TASK TO CARRY OUT = When you copy the records, keep every word exact and leave the pictures out.

DATA RECORDS =
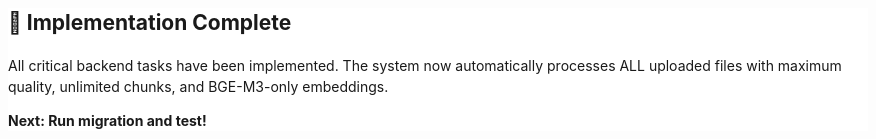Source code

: 
## 🎉 Implementation Complete

All critical backend tasks have been implemented. The system now automatically processes ALL uploaded files with maximum quality, unlimited chunks, and BGE-M3-only embeddings. 

**Next: Run migration and test!**


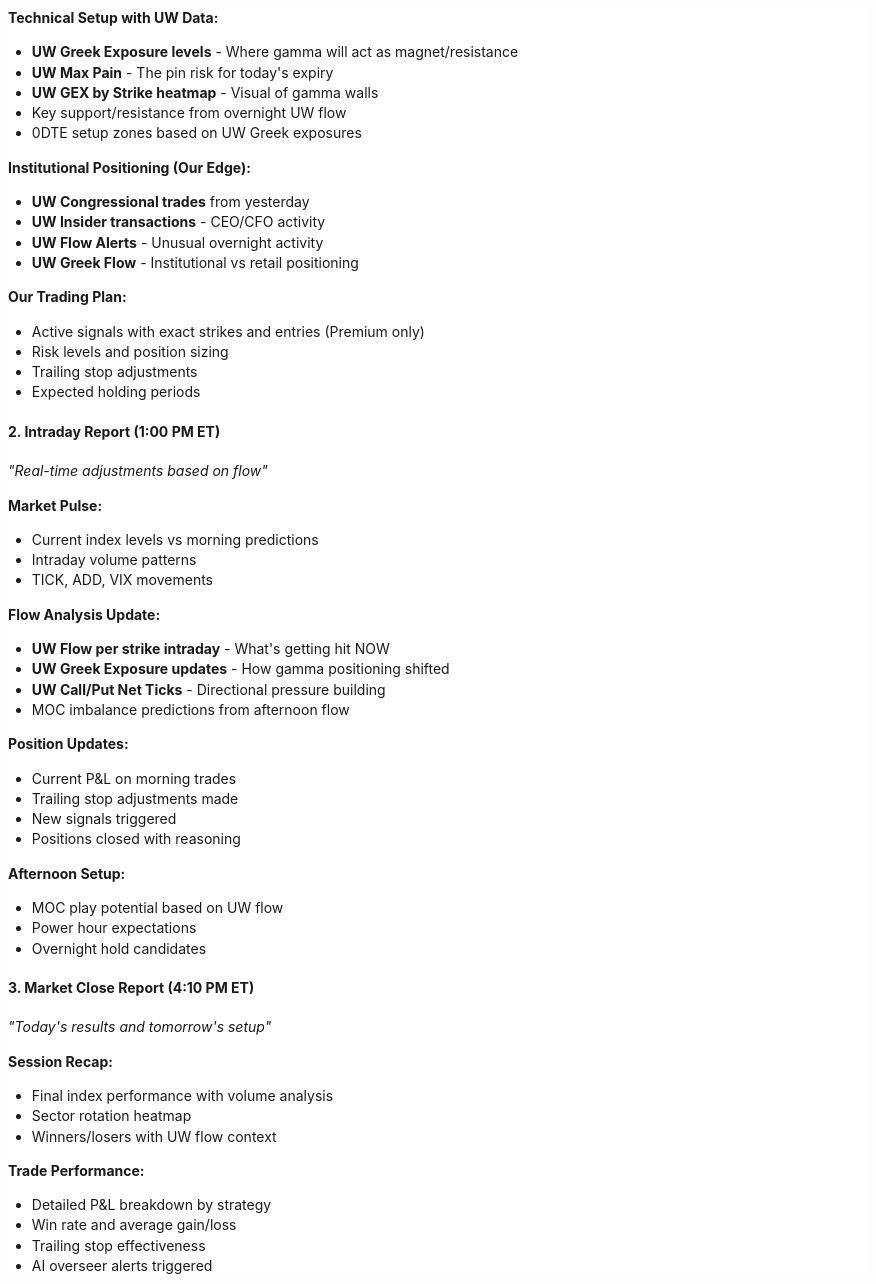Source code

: **Technical Setup with UW Data:**
- **UW Greek Exposure levels** - Where gamma will act as magnet/resistance
- **UW Max Pain** - The pin risk for today's expiry
- **UW GEX by Strike heatmap** - Visual of gamma walls
- Key support/resistance from overnight UW flow
- 0DTE setup zones based on UW Greek exposures

**Institutional Positioning (Our Edge):**
- **UW Congressional trades** from yesterday
- **UW Insider transactions** - CEO/CFO activity
- **UW Flow Alerts** - Unusual overnight activity
- **UW Greek Flow** - Institutional vs retail positioning

**Our Trading Plan:**
- Active signals with exact strikes and entries (Premium only)
- Risk levels and position sizing
- Trailing stop adjustments
- Expected holding periods

#### 2. Intraday Report (1:00 PM ET)
*"Real-time adjustments based on flow"*

**Market Pulse:**
- Current index levels vs morning predictions
- Intraday volume patterns
- TICK, ADD, VIX movements

**Flow Analysis Update:**
- **UW Flow per strike intraday** - What's getting hit NOW
- **UW Greek Exposure updates** - How gamma positioning shifted
- **UW Call/Put Net Ticks** - Directional pressure building
- MOC imbalance predictions from afternoon flow

**Position Updates:**
- Current P&L on morning trades
- Trailing stop adjustments made
- New signals triggered
- Positions closed with reasoning

**Afternoon Setup:**
- MOC play potential based on UW flow
- Power hour expectations
- Overnight hold candidates

#### 3. Market Close Report (4:10 PM ET)
*"Today's results and tomorrow's setup"*

**Session Recap:**
- Final index performance with volume analysis
- Sector rotation heatmap
- Winners/losers with UW flow context

**Trade Performance:**
- Detailed P&L breakdown by strategy
- Win rate and average gain/loss
- Trailing stop effectiveness
- AI overseer alerts triggered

WRITTEN ANSWER =
Source code

: 
## 🎉 Implementation Complete

All critical backend tasks have been implemented. The system now automatically processes ALL uploaded files with maximum quality, unlimited chunks, and BGE-M3-only embeddings. 

**Next: Run migration and test!**


Source code

: **Technical Setup with UW Data:**
- **UW Greek Exposure levels** - Where gamma will act as magnet/resistance
- **UW Max Pain** - The pin risk for today's expiry
- **UW GEX by Strike heatmap** - Visual of gamma walls
- Key support/resistance from overnight UW flow
- 0DTE setup zones based on UW Greek exposures

**Institutional Positioning (Our Edge):**
- **UW Congressional trades** from yesterday
- **UW Insider transactions** - CEO/CFO activity
- **UW Flow Alerts** - Unusual overnight activity
- **UW Greek Flow** - Institutional vs retail positioning

**Our Trading Plan:**
- Active signals with exact strikes and entries (Premium only)
- Risk levels and position sizing
- Trailing stop adjustments
- Expected holding periods

#### 2. Intraday Report (1:00 PM ET)
*"Real-time adjustments based on flow"*

**Market Pulse:**
- Current index levels vs morning predictions
- Intraday volume patterns
- TICK, ADD, VIX movements

**Flow Analysis Update:**
- **UW Flow per strike intraday** - What's getting hit NOW
- **UW Greek Exposure updates** - How gamma positioning shifted
- **UW Call/Put Net Ticks** - Directional pressure building
- MOC imbalance predictions from afternoon flow

**Position Updates:**
- Current P&L on morning trades
- Trailing stop adjustments made
- New signals triggered
- Positions closed with reasoning

**Afternoon Setup:**
- MOC play potential based on UW flow
- Power hour expectations
- Overnight hold candidates

#### 3. Market Close Report (4:10 PM ET)
*"Today's results and tomorrow's setup"*

**Session Recap:**
- Final index performance with volume analysis
- Sector rotation heatmap
- Winners/losers with UW flow context

**Trade Performance:**
- Detailed P&L breakdown by strategy
- Win rate and average gain/loss
- Trailing stop effectiveness
- AI overseer alerts triggered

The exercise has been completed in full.